══ Extrait de page ══

PÉTROLE ET GAZ: CHRONIQUE D'UNE SPOLIATION PAR OUSMANE SONKO
Aujourd'hui, samedi 13 mai 2017, l'inspecteur principal des Impôt et Domaines par ailleurs président de Pastef Les Patriotes va procéder à la cérémonie de dédicace de son livre consacré à la gestion des ressources naturelles du Sénégal (pétrole, gaz, zircon). En attendant, votre site Dakarmatin vous propose les bonnes feuilles du brûlot d'Ousmane Sonko intitulé "Pétrole et gaz au Sénégal : chronique d'une spoliation". Voici un premier jet.
« Pétrole et gaz au Sénégal Chronique d’une spoliation »
……….Quand on examine leur profil, on est frappé par la singularité des entreprises Contractantes avec l’état du Sénégal dans le domaine des hydrocarbures. Il est vrai qu’aujourd’hui, les compagnies major s’investissent de moins en moins dans l’activité d’exploration et préfèrent laisser les juniors, ou même de petites indépendantes, prendre les risques importants inhérents à cette étape, pour ensuite négocier leur entrée sous forme de joint-venture ou de contrat d’affermage, à défaut de racheter tout bonnement les permis.
Nous pouvons donc admettre que les états non pétroliers recourent à ces dernières, pour explorer leur potentiel en hydrocarbures, en leur offrant d’ailleurs un cadre incitatif très attrayant.
Cependant, cela ne doit en aucun cas justifier de transiger avec les exigences de transparence, de crédibilité et des références de l’opérateur. Si l’on regarde attentivement le profil de la plupart des entreprises avec lesquels le Sénégal a contracté, trois constats se dégagent :
- Des sociétés à très faible capitalisation créées pour la circonstance
Le secteur des hydrocarbures, de l’amont à l’aval, est un secteur exigeant qui nécessite de gros moyens financiers et techniques. C’est pourquoi il est requis des entreprises qui soumissionnent pour un bloc donné de justifier de références techniques et de capacités ou garanties financières conséquentes.
Tel n’est pas le cas de certaines compagnies auxquelles ont été attribués certains des blocs les plus prometteurs du bassin sénégalais.
C’est le cas de PETRO-TIM Limited, créé le 19 janvier 2012 avec un capital social de seulement 25 millions de francs CFA (50 000 Dollars US). Cette entreprise, qui d’évidence n’était qu’un écran, rétrocéda à TIMIS Corporation les blocs de Cayar et Saint-Louis offshore profond à peine deux ans plus tard. TIMIS Corporation, elle-même également créée pour la circonstance, cédera un mois plus tard 60% de ses intérêts à KOSMOS, sous la forme d’une convention d’affermage.

═══
══ Lignes de données ══

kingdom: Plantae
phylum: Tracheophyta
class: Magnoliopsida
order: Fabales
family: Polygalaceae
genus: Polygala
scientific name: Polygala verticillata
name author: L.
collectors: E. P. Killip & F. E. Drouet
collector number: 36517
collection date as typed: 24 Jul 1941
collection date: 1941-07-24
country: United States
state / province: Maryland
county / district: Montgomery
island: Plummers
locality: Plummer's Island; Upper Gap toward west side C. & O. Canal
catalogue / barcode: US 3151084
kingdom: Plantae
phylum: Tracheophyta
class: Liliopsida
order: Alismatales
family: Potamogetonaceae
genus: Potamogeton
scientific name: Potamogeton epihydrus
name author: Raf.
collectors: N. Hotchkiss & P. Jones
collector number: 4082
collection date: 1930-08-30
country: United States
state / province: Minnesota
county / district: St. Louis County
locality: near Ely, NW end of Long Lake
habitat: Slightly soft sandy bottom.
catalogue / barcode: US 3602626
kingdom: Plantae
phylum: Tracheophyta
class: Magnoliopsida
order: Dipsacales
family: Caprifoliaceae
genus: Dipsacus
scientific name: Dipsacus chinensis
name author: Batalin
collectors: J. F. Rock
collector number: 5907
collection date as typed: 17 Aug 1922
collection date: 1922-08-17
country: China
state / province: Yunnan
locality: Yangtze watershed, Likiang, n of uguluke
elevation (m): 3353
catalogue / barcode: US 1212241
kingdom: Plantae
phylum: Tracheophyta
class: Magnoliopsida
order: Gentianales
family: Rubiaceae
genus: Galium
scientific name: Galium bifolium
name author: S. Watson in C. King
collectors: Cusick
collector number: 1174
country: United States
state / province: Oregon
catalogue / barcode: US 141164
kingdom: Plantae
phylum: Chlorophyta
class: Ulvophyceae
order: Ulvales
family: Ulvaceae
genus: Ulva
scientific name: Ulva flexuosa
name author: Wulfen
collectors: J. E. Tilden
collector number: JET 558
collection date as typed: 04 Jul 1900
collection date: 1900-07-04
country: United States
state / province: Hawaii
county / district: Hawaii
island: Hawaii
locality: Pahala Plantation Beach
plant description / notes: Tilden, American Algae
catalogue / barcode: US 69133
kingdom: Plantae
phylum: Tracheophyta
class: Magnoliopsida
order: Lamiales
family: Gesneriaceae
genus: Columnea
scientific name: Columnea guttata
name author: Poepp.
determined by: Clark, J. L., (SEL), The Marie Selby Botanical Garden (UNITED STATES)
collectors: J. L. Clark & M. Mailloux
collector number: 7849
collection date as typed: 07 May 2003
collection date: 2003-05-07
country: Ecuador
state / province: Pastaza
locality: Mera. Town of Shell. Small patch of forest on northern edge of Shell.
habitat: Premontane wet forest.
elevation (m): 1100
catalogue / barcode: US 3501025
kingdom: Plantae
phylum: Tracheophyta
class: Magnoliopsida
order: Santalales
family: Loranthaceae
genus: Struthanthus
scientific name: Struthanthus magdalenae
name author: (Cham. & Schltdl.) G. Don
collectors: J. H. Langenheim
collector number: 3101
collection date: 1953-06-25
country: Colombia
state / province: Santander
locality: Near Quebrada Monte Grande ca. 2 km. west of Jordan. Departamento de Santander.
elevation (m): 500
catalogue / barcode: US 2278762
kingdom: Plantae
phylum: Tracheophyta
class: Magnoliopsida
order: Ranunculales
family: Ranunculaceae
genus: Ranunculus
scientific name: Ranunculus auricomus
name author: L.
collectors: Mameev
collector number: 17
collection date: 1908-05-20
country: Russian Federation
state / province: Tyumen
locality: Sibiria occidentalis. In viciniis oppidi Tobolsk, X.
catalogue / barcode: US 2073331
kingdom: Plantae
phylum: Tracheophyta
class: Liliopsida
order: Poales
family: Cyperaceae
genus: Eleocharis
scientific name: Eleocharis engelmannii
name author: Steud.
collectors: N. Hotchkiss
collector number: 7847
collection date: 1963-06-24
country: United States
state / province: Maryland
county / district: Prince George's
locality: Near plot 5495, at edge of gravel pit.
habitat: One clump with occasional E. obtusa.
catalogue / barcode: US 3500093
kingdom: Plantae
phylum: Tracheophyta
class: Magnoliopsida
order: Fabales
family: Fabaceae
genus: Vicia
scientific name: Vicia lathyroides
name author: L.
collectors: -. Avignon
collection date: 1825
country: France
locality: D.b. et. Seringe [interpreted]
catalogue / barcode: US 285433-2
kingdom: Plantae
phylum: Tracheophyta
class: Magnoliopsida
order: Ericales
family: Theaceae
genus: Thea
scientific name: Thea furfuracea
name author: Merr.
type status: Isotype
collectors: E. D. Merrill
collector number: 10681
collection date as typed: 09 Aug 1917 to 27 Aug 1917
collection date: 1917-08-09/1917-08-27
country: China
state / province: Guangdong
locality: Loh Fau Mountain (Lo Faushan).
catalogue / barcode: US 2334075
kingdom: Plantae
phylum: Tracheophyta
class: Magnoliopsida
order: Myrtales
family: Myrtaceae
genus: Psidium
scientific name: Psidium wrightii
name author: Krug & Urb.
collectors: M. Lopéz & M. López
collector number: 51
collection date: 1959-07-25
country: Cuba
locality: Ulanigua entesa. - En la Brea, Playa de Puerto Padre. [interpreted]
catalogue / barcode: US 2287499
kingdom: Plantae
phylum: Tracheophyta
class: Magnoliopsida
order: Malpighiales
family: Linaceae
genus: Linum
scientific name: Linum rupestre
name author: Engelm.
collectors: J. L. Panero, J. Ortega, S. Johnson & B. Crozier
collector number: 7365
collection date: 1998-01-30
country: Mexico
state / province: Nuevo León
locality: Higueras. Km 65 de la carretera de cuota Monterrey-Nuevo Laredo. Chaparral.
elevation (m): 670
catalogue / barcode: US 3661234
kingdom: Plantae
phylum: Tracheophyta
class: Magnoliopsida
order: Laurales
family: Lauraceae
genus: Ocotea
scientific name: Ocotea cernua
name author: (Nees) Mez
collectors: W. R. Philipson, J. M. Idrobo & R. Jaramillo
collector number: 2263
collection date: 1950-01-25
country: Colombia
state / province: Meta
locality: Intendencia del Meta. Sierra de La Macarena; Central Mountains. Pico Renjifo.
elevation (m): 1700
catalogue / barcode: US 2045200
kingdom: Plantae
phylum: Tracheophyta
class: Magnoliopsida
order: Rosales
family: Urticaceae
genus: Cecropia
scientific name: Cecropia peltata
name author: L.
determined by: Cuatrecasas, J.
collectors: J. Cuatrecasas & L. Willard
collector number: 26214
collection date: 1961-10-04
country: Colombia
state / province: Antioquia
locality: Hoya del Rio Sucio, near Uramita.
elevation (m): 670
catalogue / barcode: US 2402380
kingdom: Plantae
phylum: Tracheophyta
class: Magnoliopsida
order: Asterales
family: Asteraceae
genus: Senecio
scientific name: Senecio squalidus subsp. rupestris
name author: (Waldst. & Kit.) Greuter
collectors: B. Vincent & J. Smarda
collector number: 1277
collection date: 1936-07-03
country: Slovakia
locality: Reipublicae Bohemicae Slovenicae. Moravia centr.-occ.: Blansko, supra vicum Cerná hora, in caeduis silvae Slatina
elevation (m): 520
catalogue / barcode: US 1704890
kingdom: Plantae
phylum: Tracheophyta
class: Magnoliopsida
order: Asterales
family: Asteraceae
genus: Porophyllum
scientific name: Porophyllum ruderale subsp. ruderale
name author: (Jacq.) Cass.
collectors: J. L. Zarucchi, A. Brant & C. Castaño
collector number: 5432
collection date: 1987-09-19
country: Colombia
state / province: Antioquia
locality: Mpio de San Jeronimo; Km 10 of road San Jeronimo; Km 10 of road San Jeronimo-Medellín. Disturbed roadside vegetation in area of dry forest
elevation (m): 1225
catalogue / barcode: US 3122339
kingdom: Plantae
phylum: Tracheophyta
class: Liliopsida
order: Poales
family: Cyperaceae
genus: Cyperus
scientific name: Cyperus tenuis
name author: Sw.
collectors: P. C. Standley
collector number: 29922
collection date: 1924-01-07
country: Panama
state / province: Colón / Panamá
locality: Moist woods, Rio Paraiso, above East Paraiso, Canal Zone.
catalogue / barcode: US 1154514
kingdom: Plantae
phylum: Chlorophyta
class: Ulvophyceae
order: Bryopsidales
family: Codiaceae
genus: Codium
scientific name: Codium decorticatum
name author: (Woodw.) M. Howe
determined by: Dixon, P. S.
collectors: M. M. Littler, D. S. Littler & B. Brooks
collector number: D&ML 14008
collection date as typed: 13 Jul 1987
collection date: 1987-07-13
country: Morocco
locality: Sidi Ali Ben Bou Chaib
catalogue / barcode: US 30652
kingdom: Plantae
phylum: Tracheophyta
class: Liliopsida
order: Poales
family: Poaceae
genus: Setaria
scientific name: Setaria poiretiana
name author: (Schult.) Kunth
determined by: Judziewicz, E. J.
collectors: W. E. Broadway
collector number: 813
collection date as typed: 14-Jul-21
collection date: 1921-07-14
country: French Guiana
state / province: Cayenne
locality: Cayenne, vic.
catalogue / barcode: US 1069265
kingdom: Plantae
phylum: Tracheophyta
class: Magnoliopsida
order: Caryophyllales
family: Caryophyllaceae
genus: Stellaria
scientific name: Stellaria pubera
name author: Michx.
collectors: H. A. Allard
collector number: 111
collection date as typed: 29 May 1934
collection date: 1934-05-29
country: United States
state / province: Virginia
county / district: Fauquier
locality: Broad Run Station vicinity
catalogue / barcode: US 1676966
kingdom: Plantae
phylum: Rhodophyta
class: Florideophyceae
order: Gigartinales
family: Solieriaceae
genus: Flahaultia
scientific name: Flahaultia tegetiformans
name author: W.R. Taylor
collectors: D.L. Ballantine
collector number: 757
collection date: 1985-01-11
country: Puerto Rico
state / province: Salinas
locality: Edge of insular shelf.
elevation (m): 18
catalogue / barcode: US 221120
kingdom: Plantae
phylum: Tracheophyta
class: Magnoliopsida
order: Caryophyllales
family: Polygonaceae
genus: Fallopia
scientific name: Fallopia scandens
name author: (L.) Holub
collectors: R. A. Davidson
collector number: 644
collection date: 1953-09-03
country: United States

═══

» Série d'exercices
A: Recopiez le passage de l'extrait sur le pétrole et le gaz au Sénégal qui va de « Nous pouvons donc » jusqu'à « garanties financières conséquentes. ».
B: D'après l'extrait sur le pétrole et le gaz au Sénégal, avec quel capital social PETRO-TIM Limited a-t-elle été créée ?
C: Résumez l'extrait sur le pétrole et le gaz au Sénégal en deux phrases.

» Corrigé
A:
Nous pouvons donc admettre que les états non pétroliers recourent à ces dernières, pour explorer leur potentiel en hydrocarbures, en leur offrant d’ailleurs un cadre incitatif très attrayant.
Cependant, cela ne doit en aucun cas justifier de transiger avec les exigences de transparence, de crédibilité et des références de l’opérateur. Si l’on regarde attentivement le profil de la plupart des entreprises avec lesquels le Sénégal a contracté, trois constats se dégagent :
- Des sociétés à très faible capitalisation créées pour la circonstance
Le secteur des hydrocarbures, de l’amont à l’aval, est un secteur exigeant qui nécessite de gros moyens financiers et techniques. C’est pourquoi il est requis des entreprises qui soumissionnent pour un bloc donné de justifier de références techniques et de capacités ou garanties financières conséquentes.

B: Avec 25 millions de francs CFA, soit 50 000 dollars US.

C: Le samedi 13 mai 2017, Ousmane Sonko, président de Pastef Les Patriotes, dédicace un livre sur la gestion des ressources naturelles du Sénégal, dont le site Dakarmatin publie des extraits. Il y relève que certaines entreprises ayant obtenu des blocs prometteurs sont des sociétés à très faible capitalisation créées pour la circonstance, comme PETRO-TIM Limited, qui a rétrocédé les blocs de Cayar et Saint-Louis offshore profond à TIMIS Corporation, laquelle a cédé un mois plus tard 60 % de ses intérêts à KOSMOS.